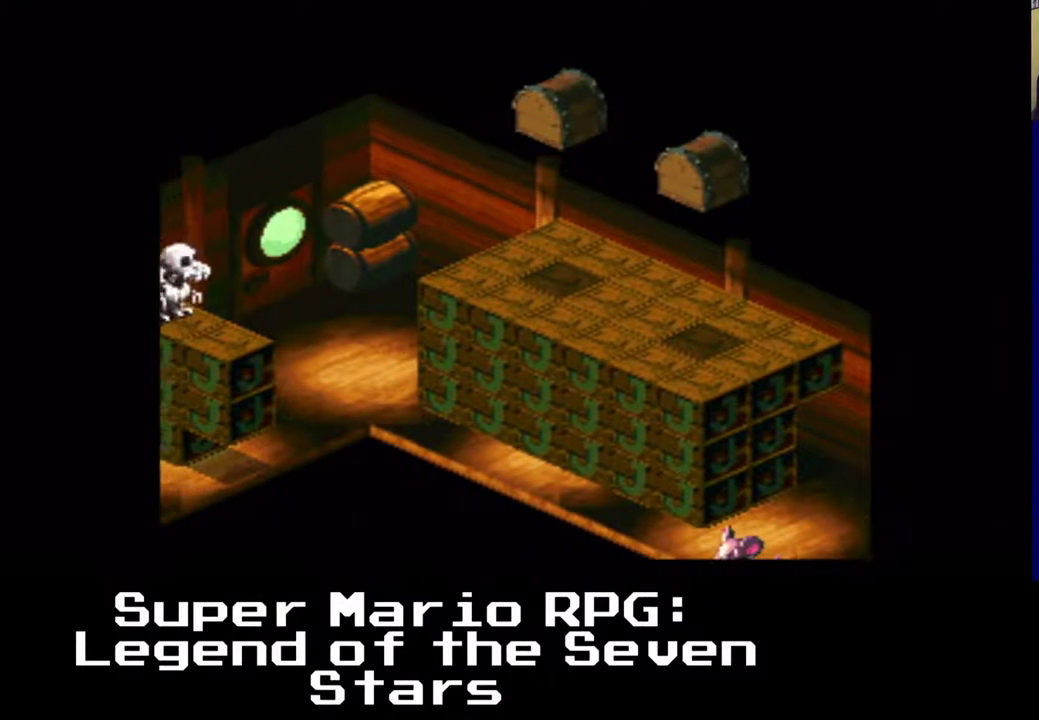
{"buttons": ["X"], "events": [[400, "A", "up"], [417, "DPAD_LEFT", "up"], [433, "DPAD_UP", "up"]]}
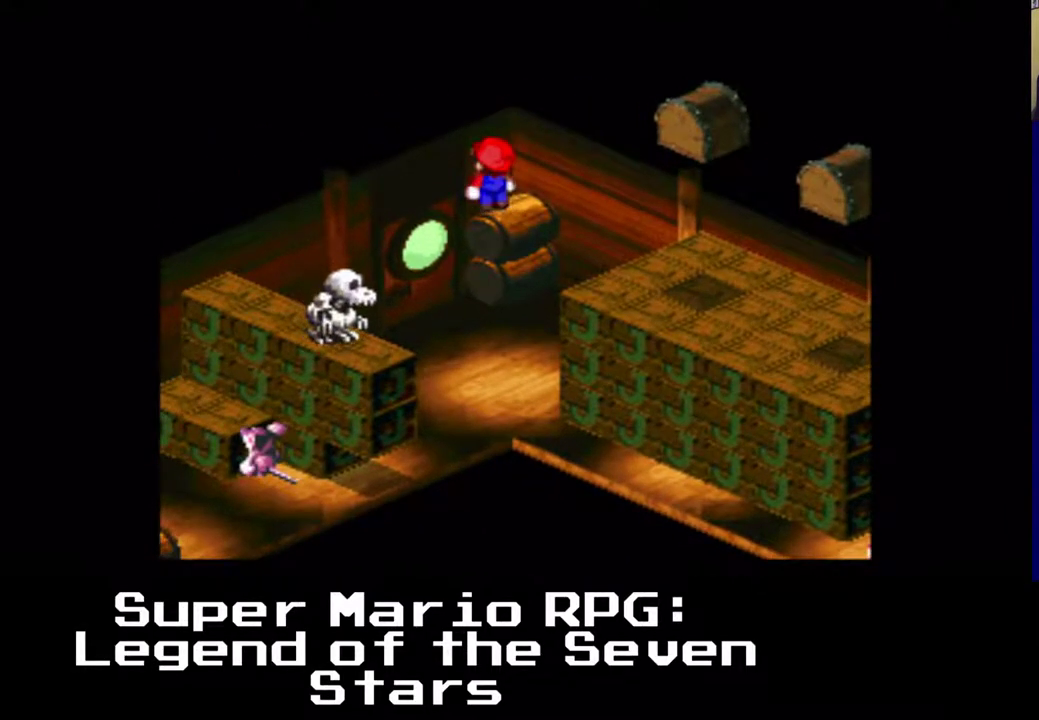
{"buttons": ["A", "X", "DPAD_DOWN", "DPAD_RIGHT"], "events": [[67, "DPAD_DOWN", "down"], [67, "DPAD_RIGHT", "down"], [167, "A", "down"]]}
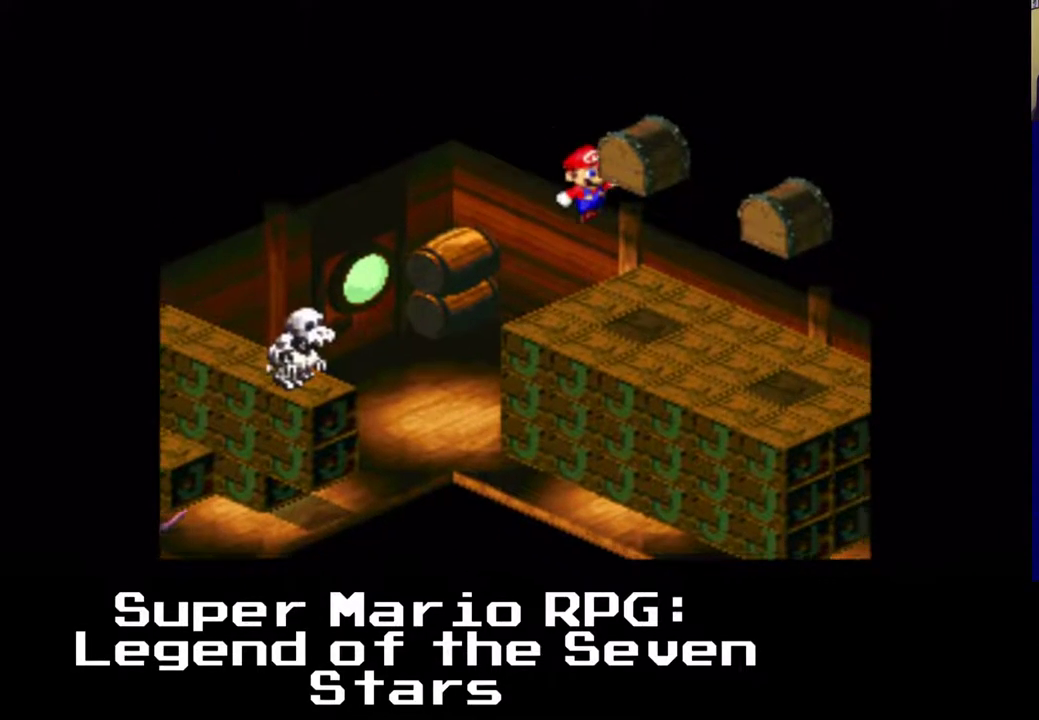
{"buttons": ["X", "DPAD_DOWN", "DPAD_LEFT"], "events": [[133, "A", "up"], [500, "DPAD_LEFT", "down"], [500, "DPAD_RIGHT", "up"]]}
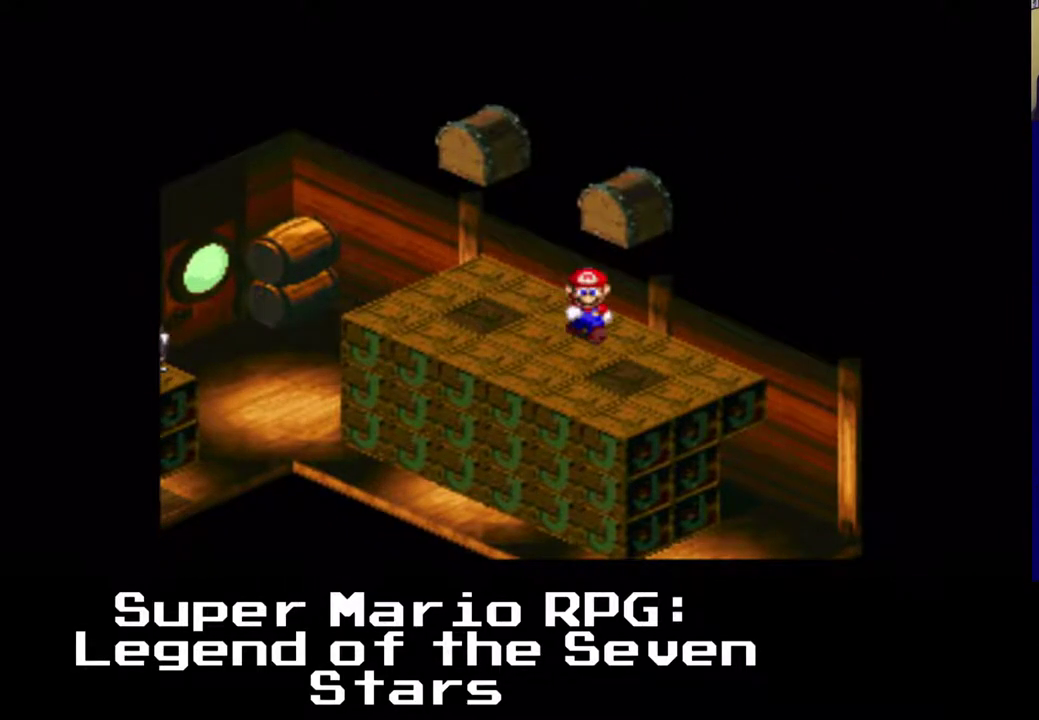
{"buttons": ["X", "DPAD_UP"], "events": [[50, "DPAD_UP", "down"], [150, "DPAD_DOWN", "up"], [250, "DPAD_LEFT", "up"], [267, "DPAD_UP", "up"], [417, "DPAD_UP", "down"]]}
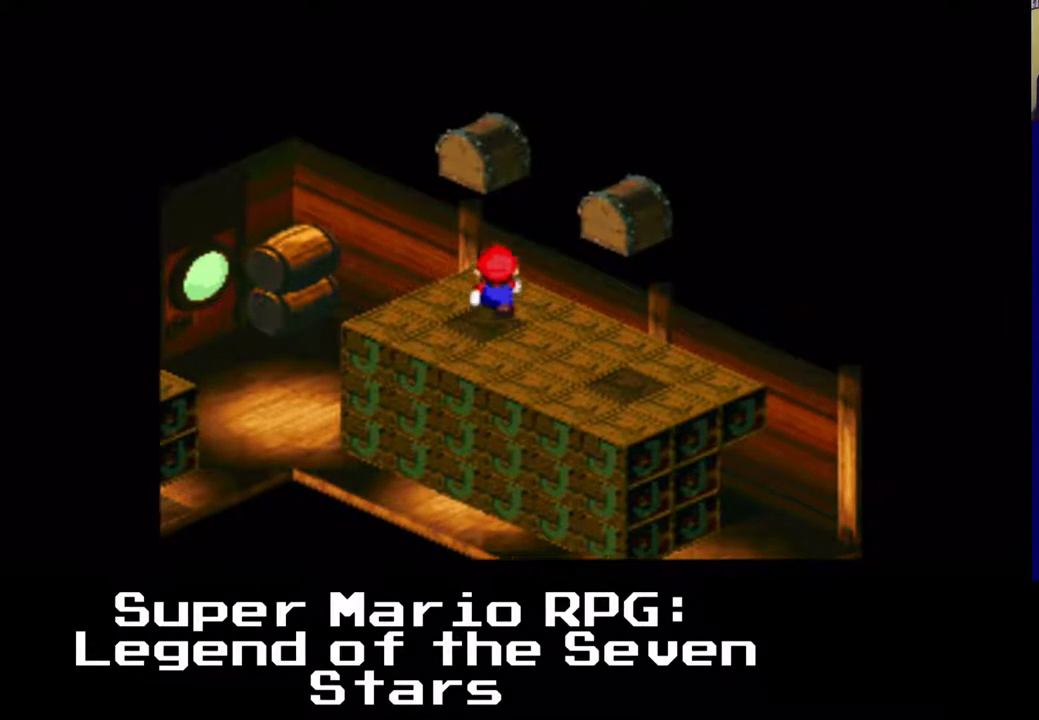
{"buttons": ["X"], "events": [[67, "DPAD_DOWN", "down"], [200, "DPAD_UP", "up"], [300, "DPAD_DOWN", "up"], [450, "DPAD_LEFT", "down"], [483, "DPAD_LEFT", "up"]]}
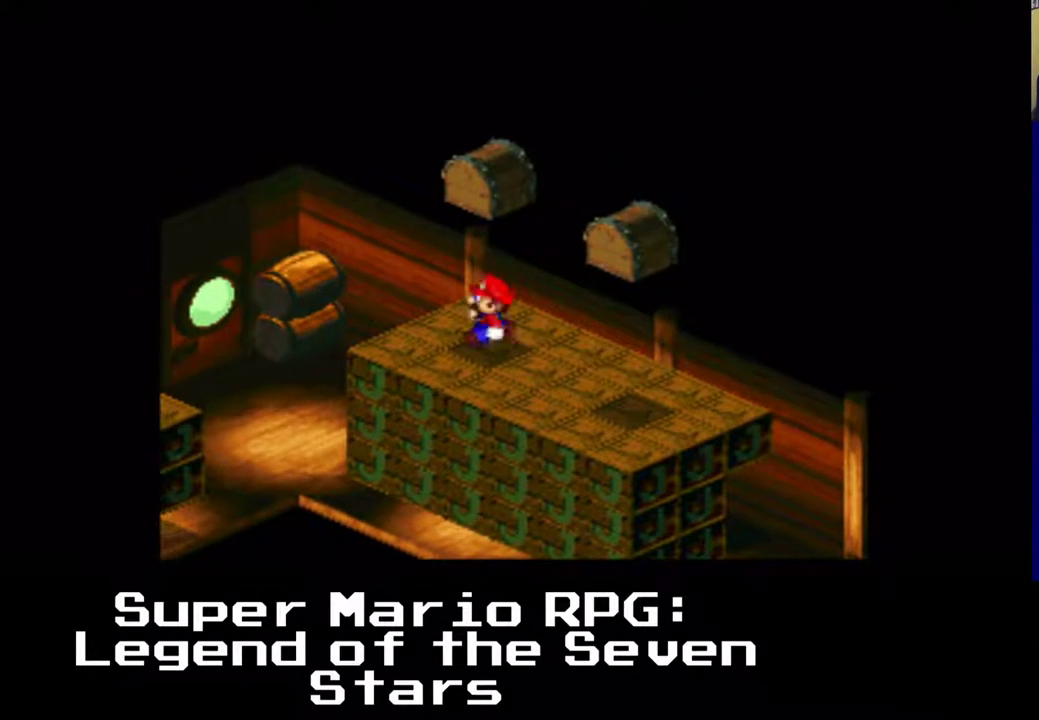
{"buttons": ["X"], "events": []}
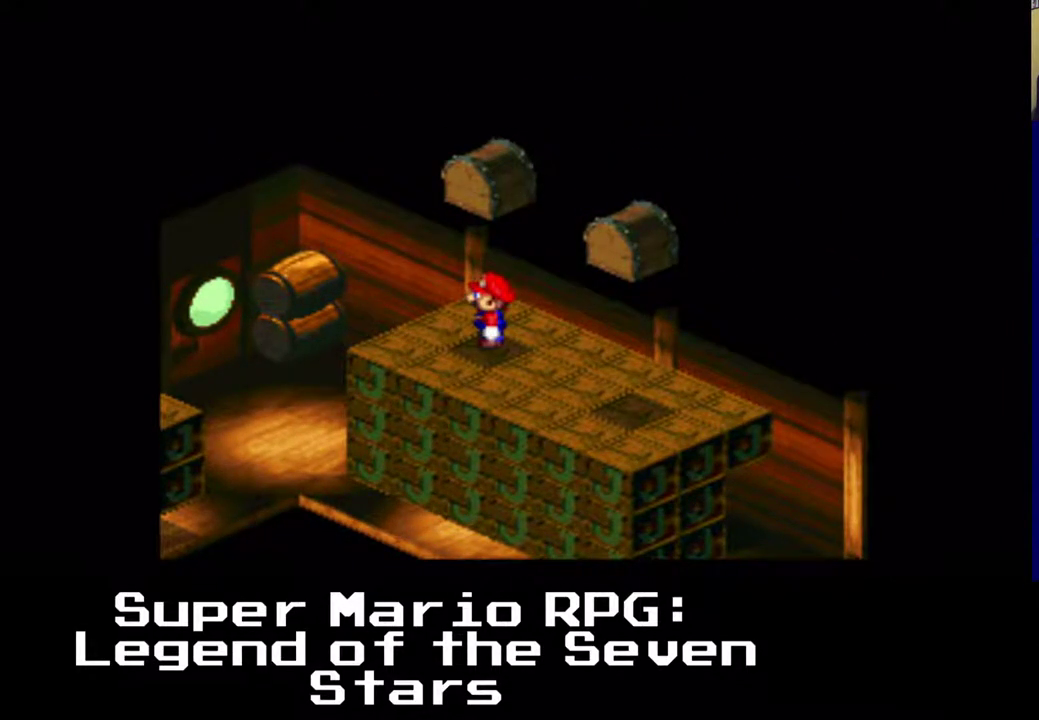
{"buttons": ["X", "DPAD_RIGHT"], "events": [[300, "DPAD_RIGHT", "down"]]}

» Directions: A verbatim copy of all the records, minus the pictures, is the expected answer.

» Task result:
{"buttons": ["X"], "events": [[400, "A", "up"], [417, "DPAD_LEFT", "up"], [433, "DPAD_UP", "up"]]}
{"buttons": ["A", "X", "DPAD_DOWN", "DPAD_RIGHT"], "events": [[67, "DPAD_DOWN", "down"], [67, "DPAD_RIGHT", "down"], [167, "A", "down"]]}
{"buttons": ["X", "DPAD_DOWN", "DPAD_LEFT"], "events": [[133, "A", "up"], [500, "DPAD_LEFT", "down"], [500, "DPAD_RIGHT", "up"]]}
{"buttons": ["X", "DPAD_UP"], "events": [[50, "DPAD_UP", "down"], [150, "DPAD_DOWN", "up"], [250, "DPAD_LEFT", "up"], [267, "DPAD_UP", "up"], [417, "DPAD_UP", "down"]]}
{"buttons": ["X"], "events": [[67, "DPAD_DOWN", "down"], [200, "DPAD_UP", "up"], [300, "DPAD_DOWN", "up"], [450, "DPAD_LEFT", "down"], [483, "DPAD_LEFT", "up"]]}
{"buttons": ["X"], "events": []}
{"buttons": ["X", "DPAD_RIGHT"], "events": [[300, "DPAD_RIGHT", "down"]]}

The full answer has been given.